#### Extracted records
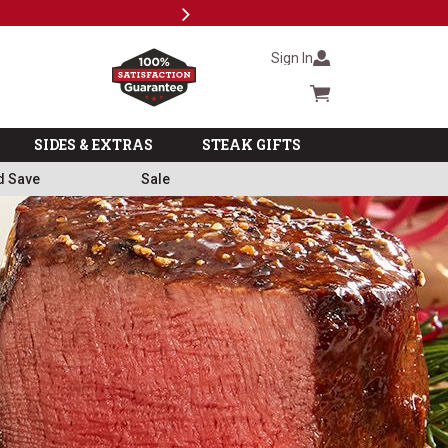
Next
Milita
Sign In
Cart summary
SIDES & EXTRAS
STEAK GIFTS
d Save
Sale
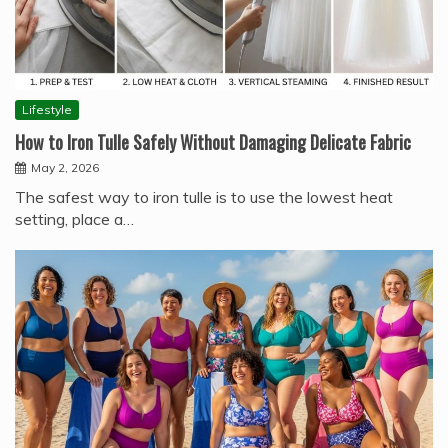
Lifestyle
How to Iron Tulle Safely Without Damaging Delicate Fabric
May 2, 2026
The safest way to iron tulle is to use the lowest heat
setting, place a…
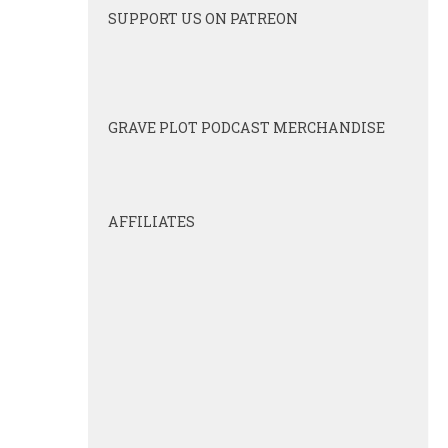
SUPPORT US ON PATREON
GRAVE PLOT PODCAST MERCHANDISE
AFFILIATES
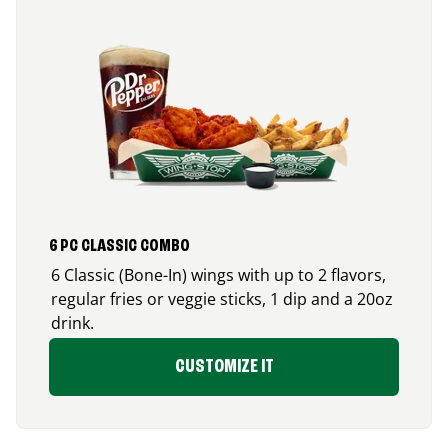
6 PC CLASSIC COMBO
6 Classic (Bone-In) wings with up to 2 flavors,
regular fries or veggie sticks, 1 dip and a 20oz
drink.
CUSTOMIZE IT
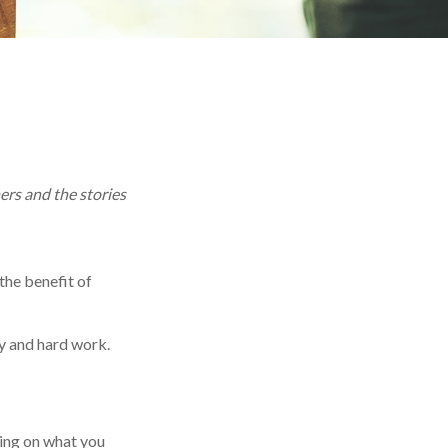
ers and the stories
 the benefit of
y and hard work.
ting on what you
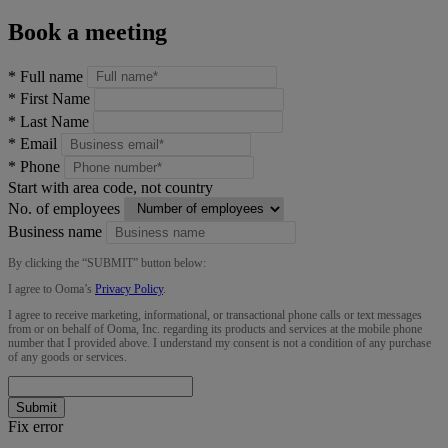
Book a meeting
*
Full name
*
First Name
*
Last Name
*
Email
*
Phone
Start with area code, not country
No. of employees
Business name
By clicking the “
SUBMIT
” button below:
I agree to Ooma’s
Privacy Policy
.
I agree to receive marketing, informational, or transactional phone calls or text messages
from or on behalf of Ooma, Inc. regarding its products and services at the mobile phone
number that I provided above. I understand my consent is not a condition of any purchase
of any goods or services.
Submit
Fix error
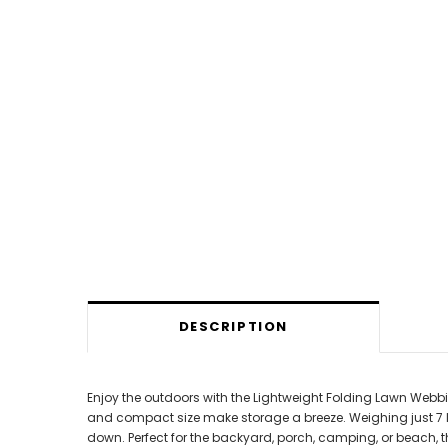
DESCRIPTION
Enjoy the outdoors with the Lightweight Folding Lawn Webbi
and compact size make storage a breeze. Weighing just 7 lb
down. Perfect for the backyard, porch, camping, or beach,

==

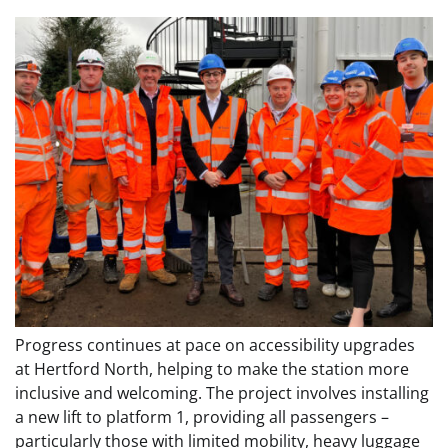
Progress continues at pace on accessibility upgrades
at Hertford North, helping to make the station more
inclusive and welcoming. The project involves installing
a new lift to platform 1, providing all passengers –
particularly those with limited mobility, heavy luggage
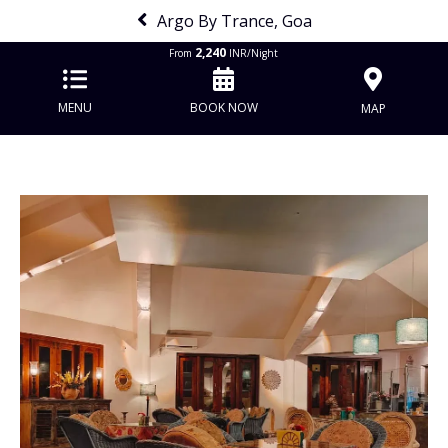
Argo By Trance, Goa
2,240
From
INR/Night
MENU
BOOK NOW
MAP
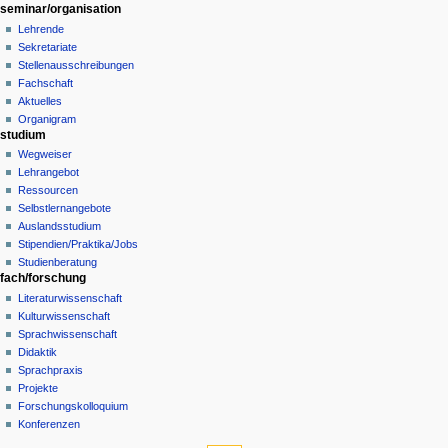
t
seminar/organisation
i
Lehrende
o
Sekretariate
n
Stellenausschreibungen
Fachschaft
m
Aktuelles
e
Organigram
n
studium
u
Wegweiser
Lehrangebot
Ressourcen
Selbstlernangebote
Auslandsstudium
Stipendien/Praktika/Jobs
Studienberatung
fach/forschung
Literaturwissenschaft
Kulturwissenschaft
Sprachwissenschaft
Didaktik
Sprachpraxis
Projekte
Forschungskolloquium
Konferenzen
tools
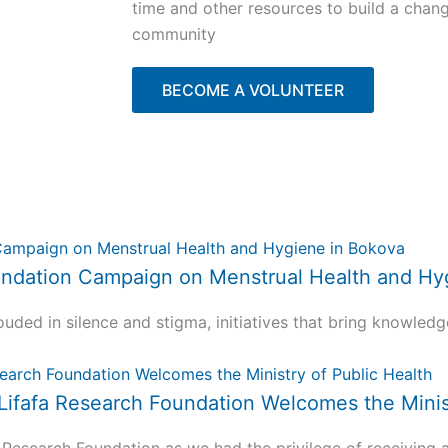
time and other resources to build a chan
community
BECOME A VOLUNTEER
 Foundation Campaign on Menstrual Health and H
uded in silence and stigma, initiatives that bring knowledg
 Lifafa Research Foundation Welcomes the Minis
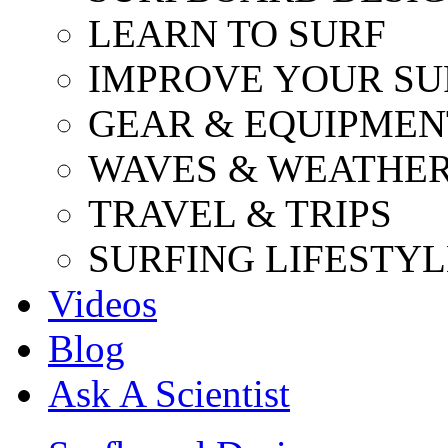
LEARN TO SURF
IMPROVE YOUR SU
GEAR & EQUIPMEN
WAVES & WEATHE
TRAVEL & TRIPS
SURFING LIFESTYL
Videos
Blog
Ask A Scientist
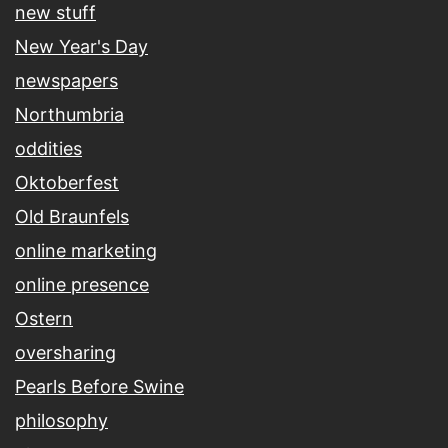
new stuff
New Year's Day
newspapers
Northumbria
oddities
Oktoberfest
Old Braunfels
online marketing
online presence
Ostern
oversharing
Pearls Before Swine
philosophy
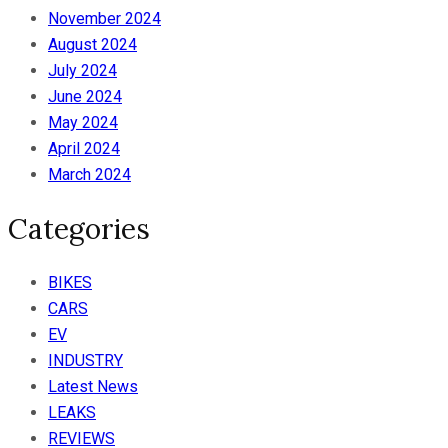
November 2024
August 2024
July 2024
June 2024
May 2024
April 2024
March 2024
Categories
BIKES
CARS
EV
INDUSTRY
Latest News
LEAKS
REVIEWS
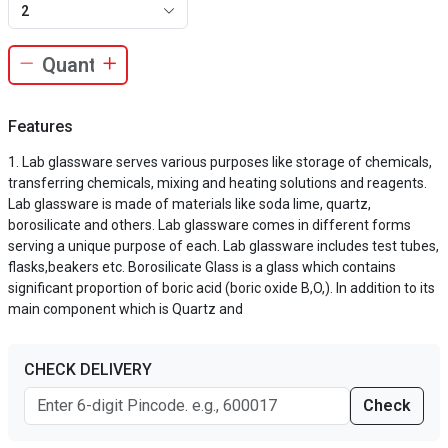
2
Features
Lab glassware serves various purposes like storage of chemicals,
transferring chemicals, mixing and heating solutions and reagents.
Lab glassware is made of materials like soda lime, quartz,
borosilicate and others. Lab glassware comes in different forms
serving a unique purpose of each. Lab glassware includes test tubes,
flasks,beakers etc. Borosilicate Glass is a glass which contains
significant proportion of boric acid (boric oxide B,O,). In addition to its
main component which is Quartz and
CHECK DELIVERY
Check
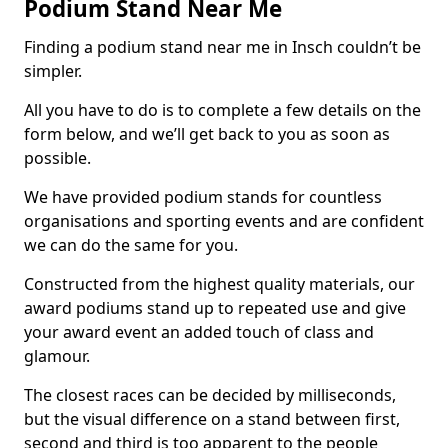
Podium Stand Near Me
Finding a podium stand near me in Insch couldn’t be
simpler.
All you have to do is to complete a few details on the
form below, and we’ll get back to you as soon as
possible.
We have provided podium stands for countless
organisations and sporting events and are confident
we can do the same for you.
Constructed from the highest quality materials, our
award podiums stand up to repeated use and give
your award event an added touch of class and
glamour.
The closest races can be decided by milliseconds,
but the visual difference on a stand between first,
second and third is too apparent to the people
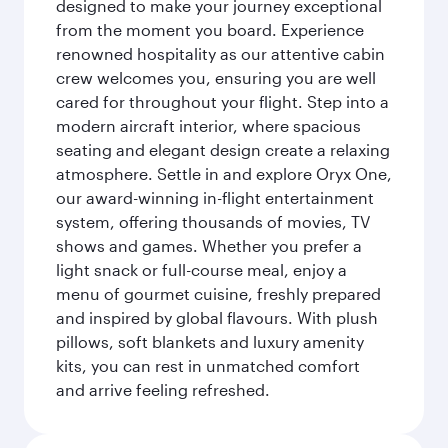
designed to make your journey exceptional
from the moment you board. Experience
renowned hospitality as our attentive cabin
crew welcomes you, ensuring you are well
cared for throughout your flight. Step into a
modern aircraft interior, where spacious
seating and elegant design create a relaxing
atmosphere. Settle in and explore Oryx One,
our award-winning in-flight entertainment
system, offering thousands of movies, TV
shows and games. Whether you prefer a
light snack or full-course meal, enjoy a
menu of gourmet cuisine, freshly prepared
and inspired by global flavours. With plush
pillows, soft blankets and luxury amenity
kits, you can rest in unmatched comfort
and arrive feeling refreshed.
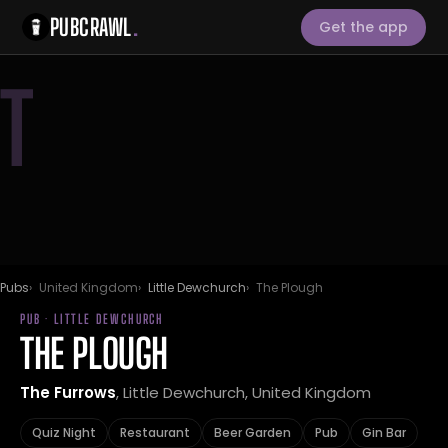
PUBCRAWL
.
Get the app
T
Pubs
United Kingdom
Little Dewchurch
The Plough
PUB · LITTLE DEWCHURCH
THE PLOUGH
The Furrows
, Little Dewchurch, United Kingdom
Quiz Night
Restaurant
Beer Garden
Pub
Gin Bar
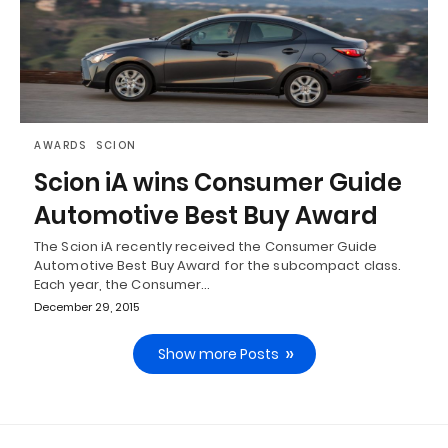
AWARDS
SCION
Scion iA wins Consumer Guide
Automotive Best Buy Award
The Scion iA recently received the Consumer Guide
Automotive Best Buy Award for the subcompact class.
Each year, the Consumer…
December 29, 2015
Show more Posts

...

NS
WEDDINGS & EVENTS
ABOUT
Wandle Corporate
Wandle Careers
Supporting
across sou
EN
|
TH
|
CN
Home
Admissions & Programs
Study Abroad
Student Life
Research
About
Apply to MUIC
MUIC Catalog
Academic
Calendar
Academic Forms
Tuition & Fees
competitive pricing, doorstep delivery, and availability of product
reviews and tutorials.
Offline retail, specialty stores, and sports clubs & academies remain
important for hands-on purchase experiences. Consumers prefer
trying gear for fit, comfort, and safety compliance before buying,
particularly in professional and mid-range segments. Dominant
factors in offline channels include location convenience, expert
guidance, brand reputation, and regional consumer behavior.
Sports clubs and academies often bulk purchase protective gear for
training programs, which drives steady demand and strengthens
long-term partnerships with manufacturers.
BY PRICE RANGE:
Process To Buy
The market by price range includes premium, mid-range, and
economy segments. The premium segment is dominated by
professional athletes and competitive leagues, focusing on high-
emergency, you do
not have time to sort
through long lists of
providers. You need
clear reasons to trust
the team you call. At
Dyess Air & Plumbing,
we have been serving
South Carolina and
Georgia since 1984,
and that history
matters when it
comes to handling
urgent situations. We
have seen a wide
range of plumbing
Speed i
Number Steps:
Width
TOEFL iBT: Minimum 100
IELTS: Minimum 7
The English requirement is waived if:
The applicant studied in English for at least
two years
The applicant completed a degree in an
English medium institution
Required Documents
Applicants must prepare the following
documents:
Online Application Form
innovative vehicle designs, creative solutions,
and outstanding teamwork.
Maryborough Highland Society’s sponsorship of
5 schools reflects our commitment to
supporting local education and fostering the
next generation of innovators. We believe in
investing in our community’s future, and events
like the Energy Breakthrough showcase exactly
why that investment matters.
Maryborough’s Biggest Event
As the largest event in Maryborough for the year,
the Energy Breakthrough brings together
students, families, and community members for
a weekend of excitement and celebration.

#### Work to be completed
Copy exactly the stretch of data above from the line with "Dyess Air &" through the line with "Online Application Form", and omit all other lines.

#### Task result
Dyess Air & Plumbing,
we have been serving
South Carolina and
Georgia since 1984,
and that history
matters when it
comes to handling
urgent situations. We
have seen a wide
range of plumbing
Speed i
Number Steps:
Width
TOEFL iBT: Minimum 100
IELTS: Minimum 7
The English requirement is waived if:
The applicant studied in English for at least
two years
The applicant completed a degree in an
English medium institution
Required Documents
Applicants must prepare the following
documents:
Online Application Form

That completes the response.